Ideally, the two groups should seek to understand as much of each other’s work as possible to determine how they can help each other by sharing skills and information. An article by SupplyChain24/7 talks about the benefits of improved collaboration between supply chain and procurement functions. “At its simplest, [collaboration] involves procurement professionals gaining a full picture of supply chain requirements before negotiating supplier contracts. Such an understanding helps to ensure that potential suppliers are able to offer sufficient volume flexibility and sufficiently short lead-times, for example.”
Writing for Forbes, Jonathan Webb notes that as companies have grown more advanced, the differences between these two practices have merged.
“[Procurement professionals] looking for new suppliers are thinking deeper into post-contractual realities, and logisticians [working in the supply chain team] are beginning to feedback into those engaged in sourcing.”
Datex notes that together, the functions can realize benefits in risk reduction, improved customer satisfaction, cost reduction, supply chain flexibility, better supplier relationships and important initiatives such as the eradication of child labor.
Collaboration between the two can be improved through:
- Shared reporting lines
- Shared KPIs
- The co-development of policies, processes and standards
- Collaboration technology and data sharing
- The creation of cross-functional teams
Collaboration works
A McKinsey report titled Bridging the Procurement-Supply Chain Divide gives the real-life example of a company in the high-tech sector where the supply chain group worked with the procurement function to find a way to integrate the supply of critical components into a new distribution regime that addressed the problem of “cripplingly high levels of finished goods inventory”.

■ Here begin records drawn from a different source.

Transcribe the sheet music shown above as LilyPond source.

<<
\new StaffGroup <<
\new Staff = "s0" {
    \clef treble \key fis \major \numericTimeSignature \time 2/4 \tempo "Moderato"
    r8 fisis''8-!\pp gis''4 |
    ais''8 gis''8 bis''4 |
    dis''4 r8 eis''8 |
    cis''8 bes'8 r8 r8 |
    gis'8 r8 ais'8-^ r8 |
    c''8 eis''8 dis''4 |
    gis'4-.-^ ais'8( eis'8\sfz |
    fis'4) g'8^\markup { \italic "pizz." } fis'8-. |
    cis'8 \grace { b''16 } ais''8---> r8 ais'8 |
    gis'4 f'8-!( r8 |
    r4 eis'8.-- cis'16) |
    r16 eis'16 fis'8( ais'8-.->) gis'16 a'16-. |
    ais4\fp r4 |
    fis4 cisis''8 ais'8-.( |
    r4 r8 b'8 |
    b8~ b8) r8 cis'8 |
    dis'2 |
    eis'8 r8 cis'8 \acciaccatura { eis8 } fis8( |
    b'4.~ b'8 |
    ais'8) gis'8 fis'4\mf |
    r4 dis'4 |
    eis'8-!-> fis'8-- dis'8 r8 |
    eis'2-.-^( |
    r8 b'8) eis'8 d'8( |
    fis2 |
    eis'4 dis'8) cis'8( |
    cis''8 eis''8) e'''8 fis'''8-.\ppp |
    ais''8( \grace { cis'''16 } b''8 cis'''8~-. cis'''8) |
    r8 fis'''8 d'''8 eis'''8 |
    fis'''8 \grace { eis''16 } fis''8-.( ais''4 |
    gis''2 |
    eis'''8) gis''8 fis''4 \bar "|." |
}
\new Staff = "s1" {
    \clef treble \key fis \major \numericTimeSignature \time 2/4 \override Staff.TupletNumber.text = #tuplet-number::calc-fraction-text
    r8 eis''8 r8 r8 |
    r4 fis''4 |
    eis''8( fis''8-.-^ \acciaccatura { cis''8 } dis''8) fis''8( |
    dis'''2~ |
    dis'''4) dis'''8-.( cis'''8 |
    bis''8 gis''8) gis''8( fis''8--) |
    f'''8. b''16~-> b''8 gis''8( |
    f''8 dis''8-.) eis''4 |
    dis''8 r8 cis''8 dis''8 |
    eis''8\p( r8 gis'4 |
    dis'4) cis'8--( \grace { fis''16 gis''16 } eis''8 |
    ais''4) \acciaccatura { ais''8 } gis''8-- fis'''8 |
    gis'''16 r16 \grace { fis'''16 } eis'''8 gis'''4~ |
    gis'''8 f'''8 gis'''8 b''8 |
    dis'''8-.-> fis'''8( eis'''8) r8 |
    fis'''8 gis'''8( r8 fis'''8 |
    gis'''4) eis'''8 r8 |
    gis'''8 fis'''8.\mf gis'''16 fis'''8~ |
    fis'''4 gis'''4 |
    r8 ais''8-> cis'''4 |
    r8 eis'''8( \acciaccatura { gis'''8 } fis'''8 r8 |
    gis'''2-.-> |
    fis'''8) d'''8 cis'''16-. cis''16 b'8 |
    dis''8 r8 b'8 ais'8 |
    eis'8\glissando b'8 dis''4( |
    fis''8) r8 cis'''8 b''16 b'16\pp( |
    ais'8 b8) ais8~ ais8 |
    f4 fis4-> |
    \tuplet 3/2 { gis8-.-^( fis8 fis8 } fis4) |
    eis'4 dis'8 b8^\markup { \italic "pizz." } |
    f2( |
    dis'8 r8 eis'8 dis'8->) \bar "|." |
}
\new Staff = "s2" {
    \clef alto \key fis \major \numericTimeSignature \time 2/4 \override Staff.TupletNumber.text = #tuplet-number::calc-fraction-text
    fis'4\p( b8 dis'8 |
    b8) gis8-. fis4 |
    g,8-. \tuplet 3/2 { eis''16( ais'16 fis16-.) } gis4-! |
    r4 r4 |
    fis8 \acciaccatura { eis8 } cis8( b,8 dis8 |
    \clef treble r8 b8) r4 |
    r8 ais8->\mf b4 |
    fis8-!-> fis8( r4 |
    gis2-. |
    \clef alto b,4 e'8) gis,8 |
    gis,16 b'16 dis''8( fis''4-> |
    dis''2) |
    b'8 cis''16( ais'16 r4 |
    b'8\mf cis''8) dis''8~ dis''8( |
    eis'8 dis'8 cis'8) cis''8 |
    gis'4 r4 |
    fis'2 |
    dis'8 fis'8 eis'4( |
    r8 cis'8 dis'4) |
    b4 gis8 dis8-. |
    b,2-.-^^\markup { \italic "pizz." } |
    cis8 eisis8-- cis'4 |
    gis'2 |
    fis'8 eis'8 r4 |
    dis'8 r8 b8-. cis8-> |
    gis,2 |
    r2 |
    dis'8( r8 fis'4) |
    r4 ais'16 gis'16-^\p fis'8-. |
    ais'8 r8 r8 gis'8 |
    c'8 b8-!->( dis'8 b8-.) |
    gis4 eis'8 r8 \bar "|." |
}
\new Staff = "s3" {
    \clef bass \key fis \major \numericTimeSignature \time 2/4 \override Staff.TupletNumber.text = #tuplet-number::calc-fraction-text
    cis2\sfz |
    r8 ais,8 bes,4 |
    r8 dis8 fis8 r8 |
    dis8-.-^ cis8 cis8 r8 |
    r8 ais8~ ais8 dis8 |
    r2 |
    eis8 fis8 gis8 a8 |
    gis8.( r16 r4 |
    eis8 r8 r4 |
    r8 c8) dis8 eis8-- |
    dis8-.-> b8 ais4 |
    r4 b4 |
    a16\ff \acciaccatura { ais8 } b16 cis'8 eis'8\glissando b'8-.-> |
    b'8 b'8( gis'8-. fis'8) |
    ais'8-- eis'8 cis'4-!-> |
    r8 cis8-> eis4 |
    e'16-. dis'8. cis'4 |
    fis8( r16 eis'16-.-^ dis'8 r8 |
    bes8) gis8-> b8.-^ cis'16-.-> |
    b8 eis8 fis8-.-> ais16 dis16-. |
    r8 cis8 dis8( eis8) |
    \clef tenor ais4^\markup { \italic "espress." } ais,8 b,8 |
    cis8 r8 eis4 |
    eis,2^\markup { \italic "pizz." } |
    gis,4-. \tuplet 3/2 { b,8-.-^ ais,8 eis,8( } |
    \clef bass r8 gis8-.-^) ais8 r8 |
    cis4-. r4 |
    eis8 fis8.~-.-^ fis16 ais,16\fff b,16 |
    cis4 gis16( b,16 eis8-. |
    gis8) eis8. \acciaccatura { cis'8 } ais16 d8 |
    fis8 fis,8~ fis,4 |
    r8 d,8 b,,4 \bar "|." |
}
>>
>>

The cross-functional group came up with a scheme that would mean suppliers delivered parts on a just-in-time basis to lower inventory levels. In the end, the results of this collaboration were impressive. “Systemwide inventory fell by 19 percent, the company’s freight costs fell by 22 percent, and its suppliers’ freight costs ended up 14 percent lower. Average lead-times approached zero; customer service levels improved from 68 percent to 94 percent.”
In conclusion, rather than trying to rigidly define and separate the two disciplines, it’s better to acknowledge that they are becoming increasingly interwoven and find ways for the two functions to work together to realize common goals. After all, as Webb comments, “The company bottom-line does not see the difference of who delivered the value, but how it was created.”